Trump Sends Troops to Illinois, Calls for Jailing Democratic Leaders Over Deportation Standoff

Trump Sends Troops to Illinois, Calls for Jailing Democratic Leaders Over Deportation Standoff
Source: AP Photo

 

President Donald Trump has taken his immigration crackdown to a new level, sending armed troops into Illinois and calling for Democratic officials who resist his orders to be jailed.

On Wednesday, Trump lashed out on his Truth Social platform, posting:

“Chicago Mayor should be in jail for failing to protect Ice Officers! Governor Pritzker also!”

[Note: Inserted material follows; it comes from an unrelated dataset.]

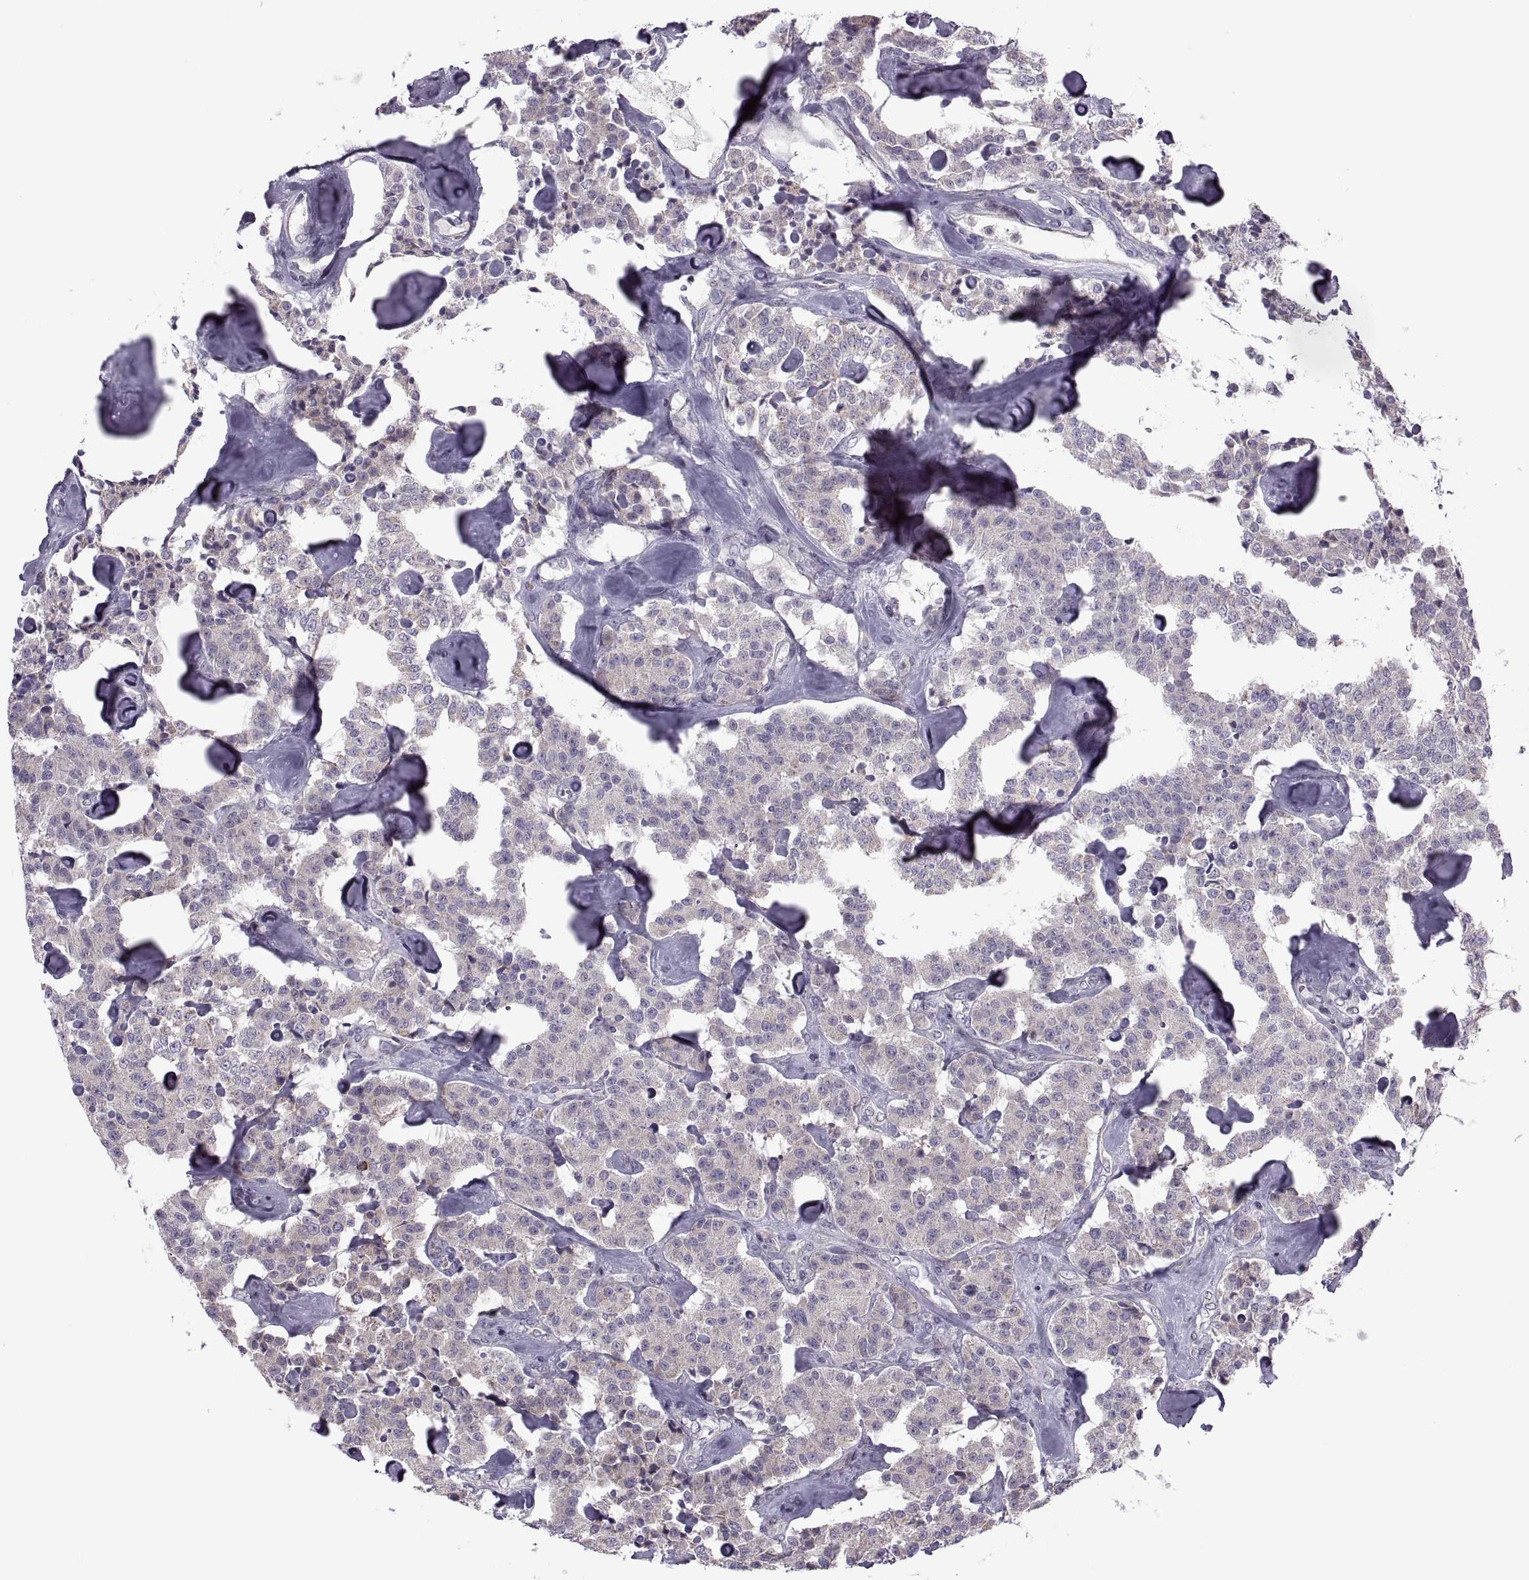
{"staining": {"intensity": "weak", "quantity": "<25%", "location": "cytoplasmic/membranous"}, "tissue": "carcinoid", "cell_type": "Tumor cells", "image_type": "cancer", "snomed": [{"axis": "morphology", "description": "Carcinoid, malignant, NOS"}, {"axis": "topography", "description": "Pancreas"}], "caption": "Malignant carcinoid was stained to show a protein in brown. There is no significant expression in tumor cells.", "gene": "ODF3", "patient": {"sex": "male", "age": 41}}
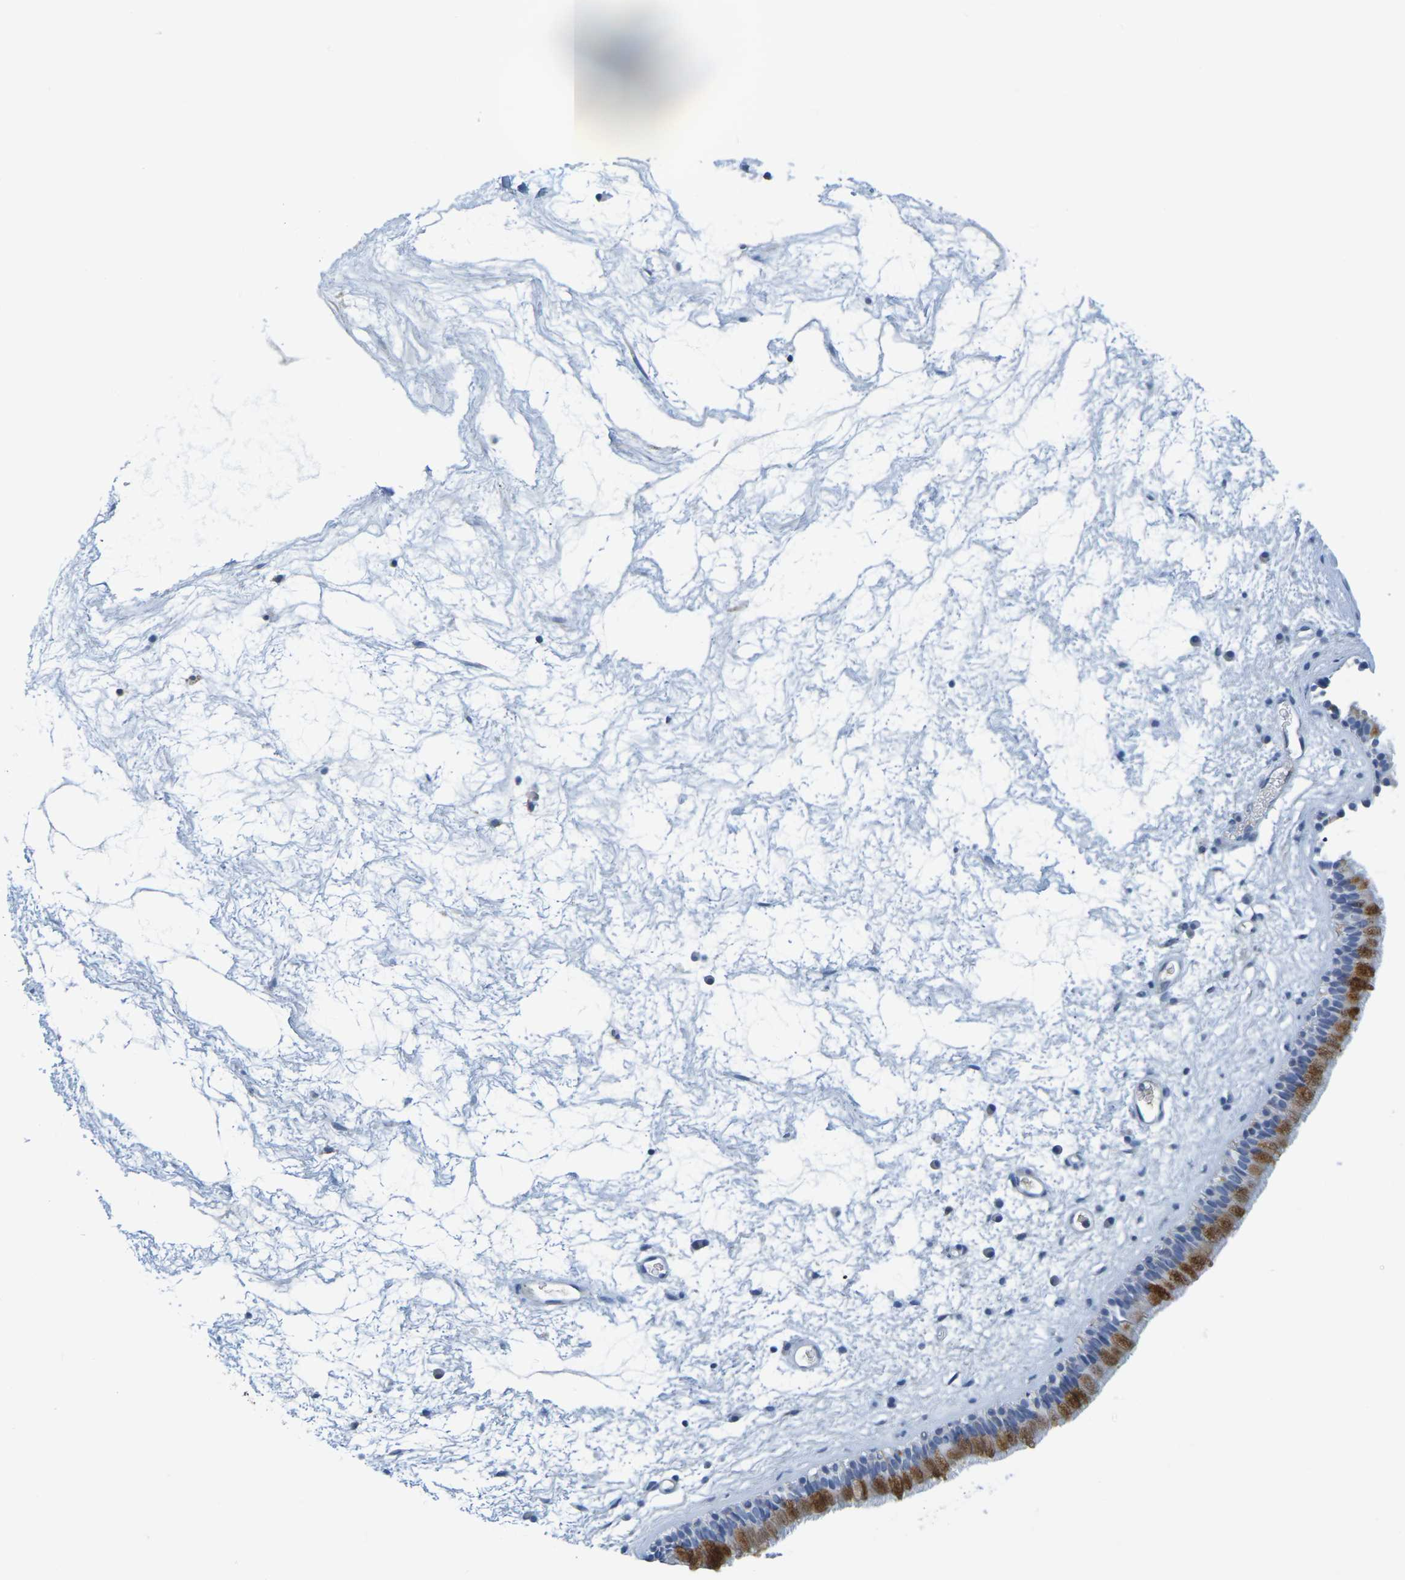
{"staining": {"intensity": "moderate", "quantity": "25%-75%", "location": "cytoplasmic/membranous"}, "tissue": "nasopharynx", "cell_type": "Respiratory epithelial cells", "image_type": "normal", "snomed": [{"axis": "morphology", "description": "Normal tissue, NOS"}, {"axis": "morphology", "description": "Inflammation, NOS"}, {"axis": "topography", "description": "Nasopharynx"}], "caption": "Brown immunohistochemical staining in unremarkable nasopharynx exhibits moderate cytoplasmic/membranous positivity in approximately 25%-75% of respiratory epithelial cells.", "gene": "IL10", "patient": {"sex": "male", "age": 48}}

The comments came just a day after 200 troops from Texas arrived in Illinois to back up ICE operations in and around Chicago, the latest city caught in the middle of the president’s mass deportation campaign.

The move has triggered protests, lawsuits, and widespread alarm over what critics describe as creeping authoritarianism. Chicago, a declared “sanctuary city,” is now ground zero in a national confrontation between federal power and local defiance.

Trump insists the military presence is necessary to “keep federal agents safe.” Local leaders call it overreach.

Illinois Governor JB Pritzker told reporters in disbelief:

“The federal government has not communicated with us in any way about their troop movements. I can’t believe I have to say ‘troop movements’ in an American city, but that is what we’re talking about here.”

The confrontation is heading to court: a hearing scheduled for Thursday will determine whether the National Guard deployment is even legal.

Pritzker, a Democrat and potential 2028 presidential contender, has become one of Trump’s most outspoken critics. On X (formerly Twitter), he blasted the administration’s tactics:

“Making people feel they need to carry citizenship papers. Invading our state with military troops. Sending in war helicopters in the middle of the night.”
“What else is left on the path to full-blown authoritarianism? We must all stand up and speak out.”

The “war helicopters” remark referred to a dramatic ICE raid last week, when Black Hawk helicopters swooped down on a Chicago housing complex. Dozens were arrested, though US media later reported that several American citizens were detained for hours by mistake.

Meanwhile, Chicago Mayor Brandon Johnson declared new “ICE-free zones” — city-owned properties that federal immigration agents are barred from entering. Johnson accused Republicans of “wanting a rematch of the Civil War.”

Trump’s deployment follows similar military operations in Los Angeles and Washington, DC, and comes amid a wave of lawsuits accusing ICE of excessive force and due-process violations.

The president has hinted he might go even further, threatening to use the Insurrection Act, a rarely invoked law that allows the use of military troops for domestic enforcement, if courts or state officials “hold us up.”

Trump has already faced judicial setbacks. A federal judge in Oregon blocked his previous attempt to federalize the National Guard there, ruling that his claims of emergency were “simply untethered to the facts.” The court reminded the White House that the US remains a “nation of Constitutional law, not martial law.”